Extract each line in the entries below that contains the string "اهمیت". Matching is case-sensitive.

☆ ☆ ☆ ☆ ☆ ☆ ☆

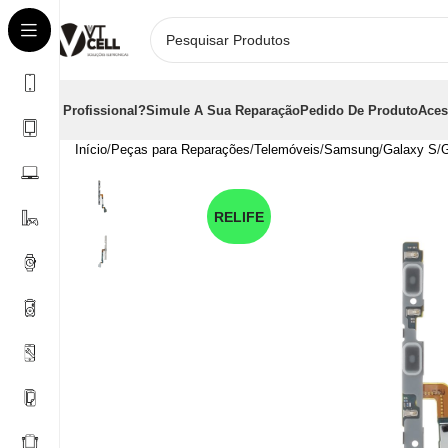
É Profissional?
Simule A Sua Reparação
Pedido De Produto
Aces
Início
Peças para Reparações
Telemóveis
Samsung
Galaxy S
G
RELIFE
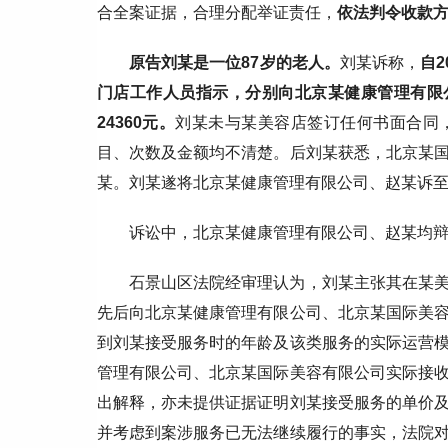
合全案证据，合理分配举证责任，
依法判令收款
原告刘某是一位87岁的老人。
刘某诉称，
自
门店工作人员指示，分别向北京某健康管理有限公
24360元。
刘某未与某美容店签订任何书面合同
目、次数及金额均不清楚。后刘某获悉，北京某
某。刘某遂将北京某健康管理有限公司、赵某诉
诉讼中，北京某健康管理有限公司、赵某均
石景山区法院经审理认为，刘某主张其在某
先后向北京某健康管理有限公司、北京某国际美
到刘某接受服务时的年龄及该类服务的实际运营
管理有限公司、北京某国际美容有限公司实际接
出解释，亦未提供证据证明刘某接受服务的单价
并考虑到案涉服务已无法继续履行的事实，法院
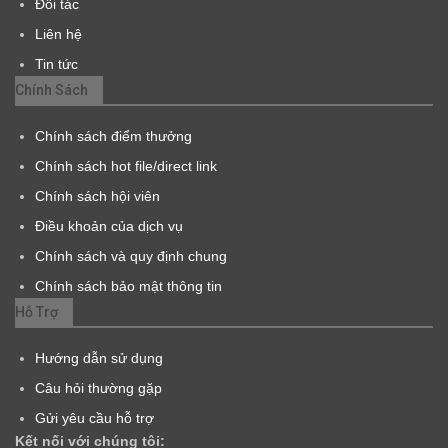
Đối tác
Liên hệ
Tin tức
Chính Sách
Chính sách điểm thưởng
Chính sách hot file/direct link
Chính sách hội viên
Điều khoản của dịch vụ
Chính sách và quy định chung
Chính sách bảo mật thông tin
Hỗ Trợ
Hướng dẫn sử dụng
Câu hỏi thường gặp
Gửi yêu cầu hỗ trợ
Kết nối với chúng tôi:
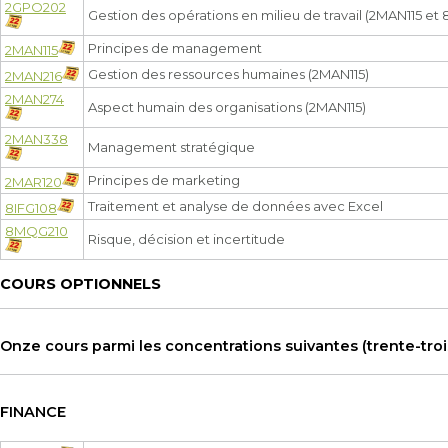
2GPO202
Gestion des opérations en milieu de travail (2MAN115 e
Principes de management
2MAN115
Gestion des ressources humaines (2MAN115)
2MAN216
2MAN274
Aspect humain des organisations (2MAN115)
2MAN338
Management stratégique
Principes de marketing
2MAR120
Traitement et analyse de données avec Excel
8IFG108
8MQG210
Risque, décision et incertitude
COURS OPTIONNELS
Onze cours parmi les concentrations suivantes (trente-troi
FINANCE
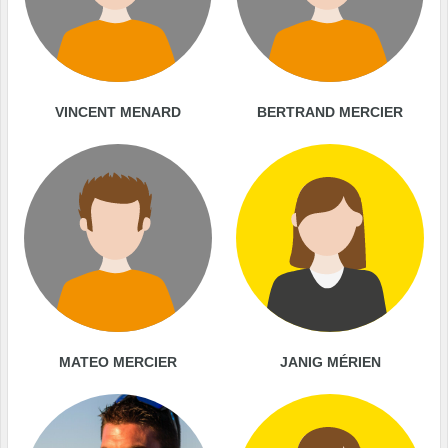
VINCENT MENARD
BERTRAND MERCIER
MATEO MERCIER
JANIG MÉRIEN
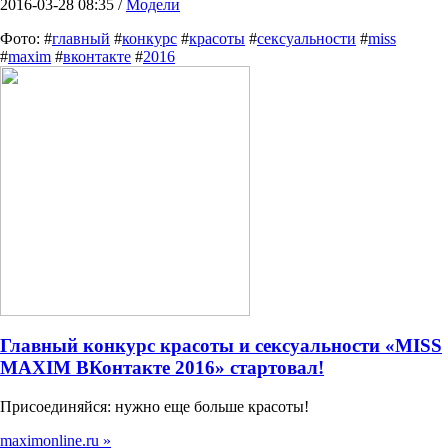
2016-03-28 08:35 /
Модели
Фото: #
главный
#
конкурс
#
красоты
#
сексуальности
#
miss
#
maxim
#
вконтакте
#
2016
Главный конкурс красоты и сексуальности «MISS
MAXIM ВКонтакте 2016» стартовал!
Присоединяйся: нужно еще больше красоты!
maximonline.ru »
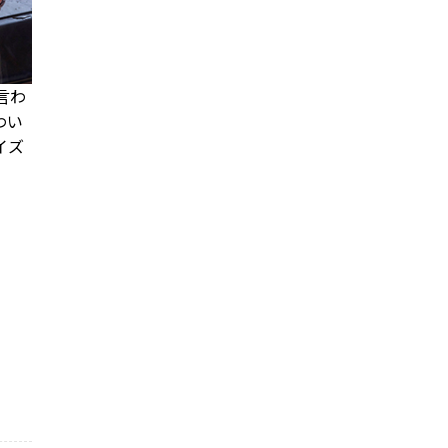
言わ
わい
イズ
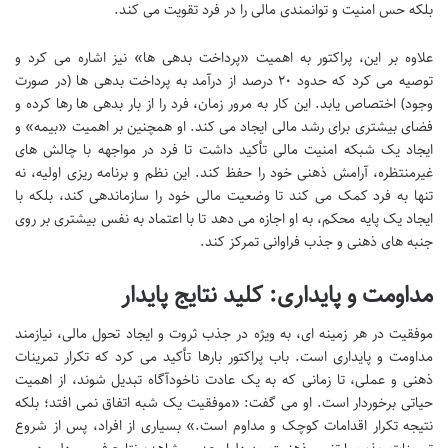
بلکه حس امنیت و توانمندی مالی را در فرد تقویت می کند.
علاوه بر این، پراکتور به اهمیت «پرداخت بدهی ها» نیز اشاره می کرد و
توصیه می کرد که حدود ۲۰ درصد از درآمد به پرداخت بدهی ها (در صورت
وجود) اختصاص یابد. این کار به مرور زمان، فرد را از بار بدهی ها رها کرده و
فضای بیشتری برای رشد مالی ایجاد می کند. او همچنین بر اهمیت «بیمه» و
ایجاد یک شبکه امنیت مالی تأکید داشت تا فرد در مواجهه با چالش های
غیرمنتظره، آرامش ذهنی خود را حفظ کند. این نظم و برنامه ریزی اولیه، نه
تنها به فرد کمک می کند تا وضعیت مالی خود را سازماندهی کند، بلکه با
ایجاد یک پایه محکم، به او اجازه می دهد تا با اعتماد به نفس بیشتری بر روی
جنبه های ذهنی و جذب فراوانی تمرکز کند.
مداومت و پایداری: کلید نتایج پایدار
موفقیت در هر زمینه ای، به ویژه در جذب ثروت و ایجاد تحول مالی، نیازمند
مداومت و پایداری است. باب پراکتور بارها تأکید می کرد که تکرار تمرینات
ذهنی و عملی، تا زمانی که به یک عادت ناخودآگاه تبدیل شوند، از اهمیت
حیاتی برخوردار است. او می گفت: «موفقیت یک شبه اتفاق نمی افتد؛ بلکه
نتیجه تکرار اقدامات کوچک و مداوم است.» بسیاری از افراد، پس از شروع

☆ ☆ ☆ ☆ ☆ ☆ ☆

EXERCISE OUTPUT ▸
علاوه بر این، پراکتور به اهمیت «پرداخت بدهی ها» نیز اشاره می کرد و
فضای بیشتری برای رشد مالی ایجاد می کند. او همچنین بر اهمیت «بیمه» و
ذهنی و عملی، تا زمانی که به یک عادت ناخودآگاه تبدیل شوند، از اهمیت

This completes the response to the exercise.